Problem to solve - Below are the entries; give again exactly the lines from the one mentioning "起始态和最终态同构，拆解和合并过程对称，考虑从中间关键步骤分解顺推：" through the one mentioning "显然： $f(0)=1$", inclusive.

◇ ◇ ◇

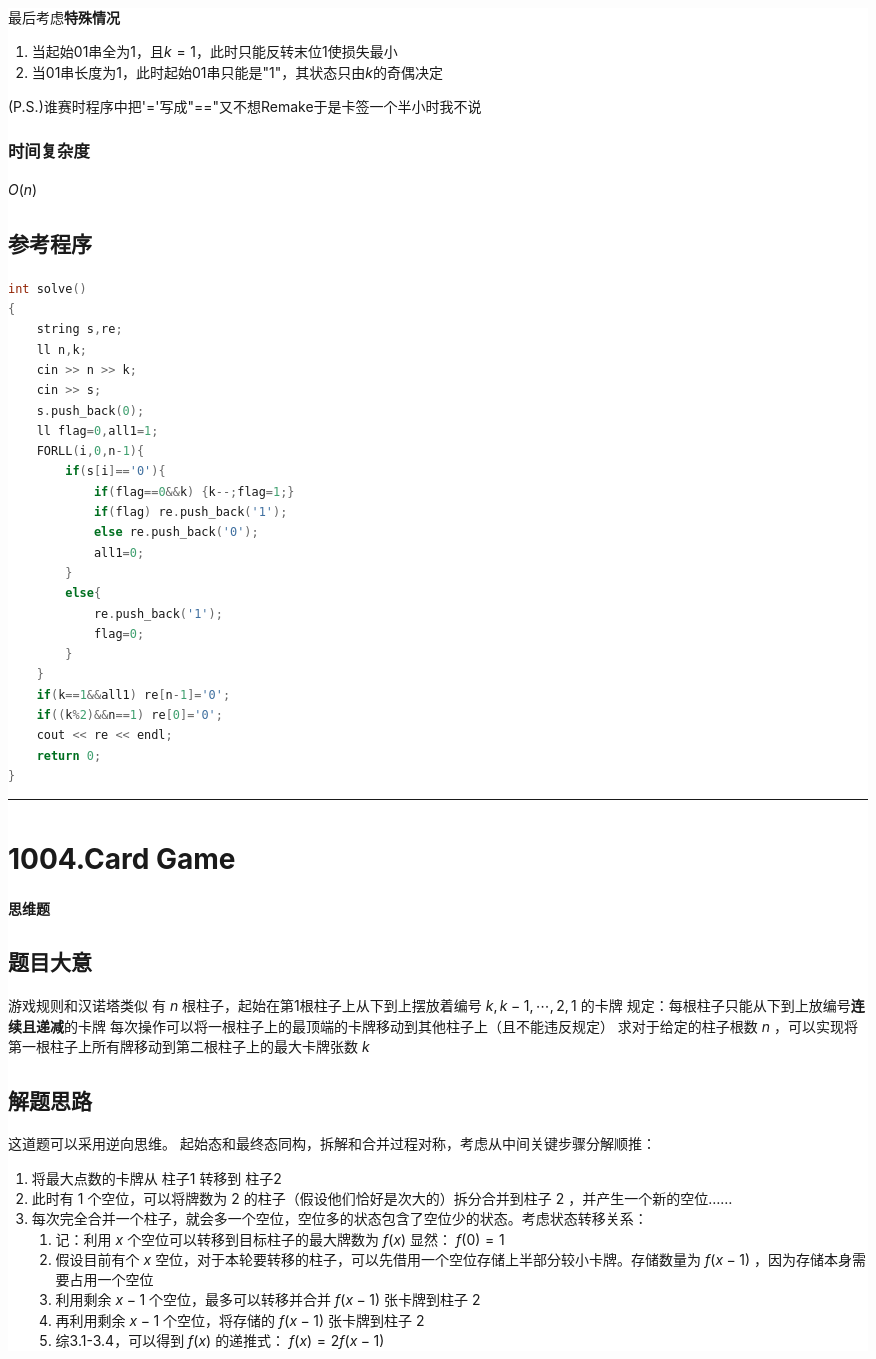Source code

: 最后考虑**特殊情况**
1. 当起始01串全为1，且$k=1$，此时只能反转末位1使损失最小
2. 当01串长度为1，此时起始01串只能是"1"，其状态只由$k$的奇偶决定

(P.S.)谁赛时程序中把'='写成"=="又不想Remake于是卡签一个半小时我不说

### 时间复杂度
$O(n)$

## 参考程序
```cpp
int solve()
{
    string s,re;
    ll n,k;
    cin >> n >> k;
    cin >> s;
    s.push_back(0);
    ll flag=0,all1=1;
    FORLL(i,0,n-1){
        if(s[i]=='0'){
            if(flag==0&&k) {k--;flag=1;}
            if(flag) re.push_back('1');
            else re.push_back('0');
            all1=0;
        }
        else{
            re.push_back('1');
            flag=0;
        }
    }
    if(k==1&&all1) re[n-1]='0';
    if((k%2)&&n==1) re[0]='0';
    cout << re << endl;
    return 0;
}
```

***

# 1004.Card Game
**思维题**
## 题目大意
游戏规则和汉诺塔类似
有 $n$ 根柱子，起始在第1根柱子上从下到上摆放着编号 $k,k-1,\cdots,2,1$ 的卡牌
规定：每根柱子只能从下到上放编号**连续且递减**的卡牌
每次操作可以将一根柱子上的最顶端的卡牌移动到其他柱子上（且不能违反规定）
求对于给定的柱子根数 $n$ ，可以实现将第一根柱子上所有牌移动到第二根柱子上的最大卡牌张数 $k$
## 解题思路
这道题可以采用逆向思维。
起始态和最终态同构，拆解和合并过程对称，考虑从中间关键步骤分解顺推：
1. 将最大点数的卡牌从 柱子$1$ 转移到 柱子$2$ 
2. 此时有 $1$ 个空位，可以将牌数为 $2$ 的柱子（假设他们恰好是次大的）拆分合并到柱子 $2$ ，并产生一个新的空位……
3. 每次完全合并一个柱子，就会多一个空位，空位多的状态包含了空位少的状态。考虑状态转移关系：
   1. 记：利用 $x$ 个空位可以转移到目标柱子的最大牌数为 $f(x)$ 
   显然： $f(0)=1$ 
   2. 假设目前有个 $x$ 空位，对于本轮要转移的柱子，可以先借用一个空位存储上半部分较小卡牌。存储数量为  $f(x-1)$ ，因为存储本身需要占用一个空位
   3. 利用剩余 $x-1$ 个空位，最多可以转移并合并 $f(x-1)$ 张卡牌到柱子 $2$ 
   4. 再利用剩余 $x-1$ 个空位，将存储的 $f(x-1)$ 张卡牌到柱子 $2$
   5. 综3.1-3.4，可以得到 $f(x)$ 的递推式： $f(x)=2f(x-1)$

◇ ◇ ◇

Exercise solution -
起始态和最终态同构，拆解和合并过程对称，考虑从中间关键步骤分解顺推：
1. 将最大点数的卡牌从 柱子$1$ 转移到 柱子$2$ 
2. 此时有 $1$ 个空位，可以将牌数为 $2$ 的柱子（假设他们恰好是次大的）拆分合并到柱子 $2$ ，并产生一个新的空位……
3. 每次完全合并一个柱子，就会多一个空位，空位多的状态包含了空位少的状态。考虑状态转移关系：
   1. 记：利用 $x$ 个空位可以转移到目标柱子的最大牌数为 $f(x)$ 
   显然： $f(0)=1$ 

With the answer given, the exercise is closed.